====== Dokumenttext ======

# Die größten Festplatten gegen die schnellsten SSDs - Vorschau auf PCGH 05/2009



## PCGH-Redaktion (30. März 2009)

*Die größten Festplatten gegen die schnellsten SSDs - Vorschau auf PCGH 05/2009*

Jetzt ist Ihre Meinung zu Die größten Festplatten gegen die schnellsten SSDs - Vorschau auf PCGH 05/2009 gefragt. Beachten Sie dabei unsere Forenregeln.




			Dieser Inhalt steht nur eingeloggten Mitgliedern zur Verfügung.
        

 Zurück zum Artikel: Die größten Festplatten gegen die schnellsten SSDs - Vorschau auf PCGH 05/2009


----------



## RTW112 (30. März 2009)

*Die größten Festplatten gegen die schnellsten SSDs - Vorschau auf PCGH 05/2009*

sehr schöner test, sowas sehe ich gerne

sind das mittlere mbyte/s angaben oder schnellste geteste angabe? den ne vrator mit 108 ist bissel wenig, meine wd 640gb schafte spitze schon 110mbyte/s mit hdtune2.55


----------



## Teclis16 (30. März 2009)

*AW: Die größten Festplatten gegen die schnellsten SSDs - Vorschau auf PCGH 05/2009*

Reicht die 15GB HDD für meinen Vista HTPC, damit würde man ja jegliche Festplattengeräusche verbannen


----------



## RTW112 (30. März 2009)

*AW: Die größten Festplatten gegen die schnellsten SSDs - Vorschau auf PCGH 05/2009*



Teclis16 schrieb:


> Reicht die 15GB HDD für meinen Vista HTPC, damit würde man ja jegliche Festplattengeräusche verbannen


soweit ich weiss verbrauch doch vista schon über 15 mit sp1 glaube vista nutz schon 14-16gb plus sp1 bist bestimmt bei 17-18gb. will aber auch nix falschen sagen.

======

Arbeitsauftrag 1: Nenne alle verschiedenen Benutzernamen, unter denen im Forenthread zum Vergleich von Festplatten und SSDs Beiträge veröffentlicht wurden.
Arbeitsauftrag 2: Führe den Forenthread zum Vergleich von Festplatten und SSDs im Anschluss an den letzten Beitrag fort.

====== Datensatz ======

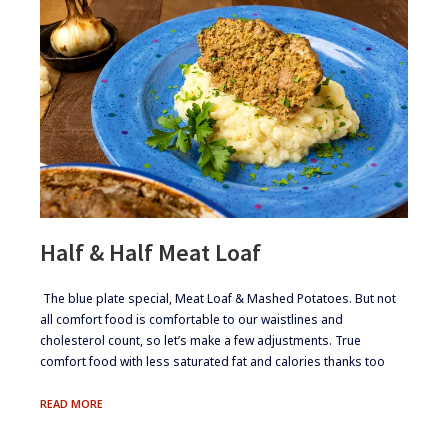
Half & Half Meat Loaf
​​​ The blue plate special, Meat Loaf & Mashed Potatoes. But not
all comfort food is comfortable to our waistlines and
cholesterol count, so let’s make a few adjustments. True
comfort food with less saturated fat and calories thanks too
HALF
READ MORE
&
HALF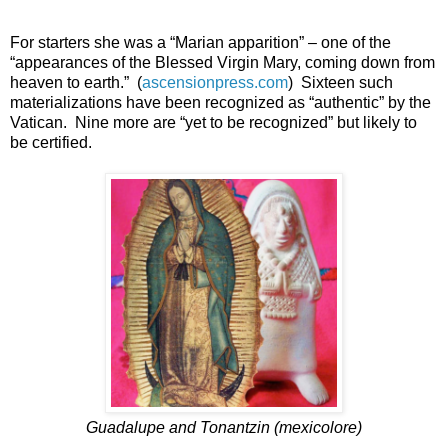
For starters she was a “Marian apparition” – one of the
“appearances of the Blessed Virgin Mary, coming down from
heaven to earth.” (
ascensionpress.com
) Sixteen such
materializations have been recognized as “authentic” by the
Vatican. Nine more are “yet to be recognized” but likely to
be certified.
Guadalupe and Tonantzin (mexicolore)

======

Ergebnis 1: PCGH-Redaktion, RTW112, Teclis16

Ergebnis 2:
----------



## a.stauffer.ch@besonet.ch (30. März 2009)

*AW: Die größten Festplatten gegen die schnellsten SSDs - Vorschau auf PCGH 05/2009*

Sieht nicht so gut aus für die HDDs!!!


----------



## Bestia (30. März 2009)

*AW: Die größten Festplatten gegen die schnellsten SSDs - Vorschau auf PCGH 05/2009*



RTW112 schrieb:


> soweit ich weiss verbrauch doch vista schon über 15 mit sp1 glaube vista nutz schon 14-16gb plus sp1 bist bestimmt bei 17-18gb. will aber auch nix falschen sagen.



Also ich würde auch wenigstens eine mit 30GiB empfehlen.


----------



## Henner (30. März 2009)

*AW: Die größten Festplatten gegen die schnellsten SSDs - Vorschau auf PCGH 05/2009*

Es sind mittlere Transferraten, keine Höchstwerte.


----------



## RTW112 (30. März 2009)

*AW: Die größten Festplatten gegen die schnellsten SSDs - Vorschau auf PCGH 05/2009*



PCGH_Henner schrieb:


> Es sind mittlere Transferraten, keine Höchstwerte.


ok danke euch


----------



## Jan 1984 (30. März 2009)

*AW: Die größten Festplatten gegen die schnellsten SSDs - Vorschau auf PCGH 05/2009*

es wäre schön zu wissen welche firmware eure ocz vertex hat, da die neue firmware 1275 noch schneller sein soll und ein paar probleme beseitigen soll.


----------



## INU.ID (30. März 2009)

*Die größten Festplatten gegen die schnellsten SSDs - Vorschau auf PCGH 05/2009*

In dem Test fehlt noch sowas: Photofast CR-9000: Build A Low-Cost SSD Drive With Flash Memory Cards | Mark's Technology News

((( mal auf Deutsch http://www.tinxi.de/default.aspx?TY=Item&ST=5&VL=21130&SC=rel )))

Wäre doch mal interessant was dabei rauskommt...


----------



## 4K.Demo (30. März 2009)

*AW: Die größten Festplatten gegen die schnellsten SSDs - Vorschau auf PCGH 05/2009*

Wenn die nich so teuer wären hät ich mir schon lange eine gekauft.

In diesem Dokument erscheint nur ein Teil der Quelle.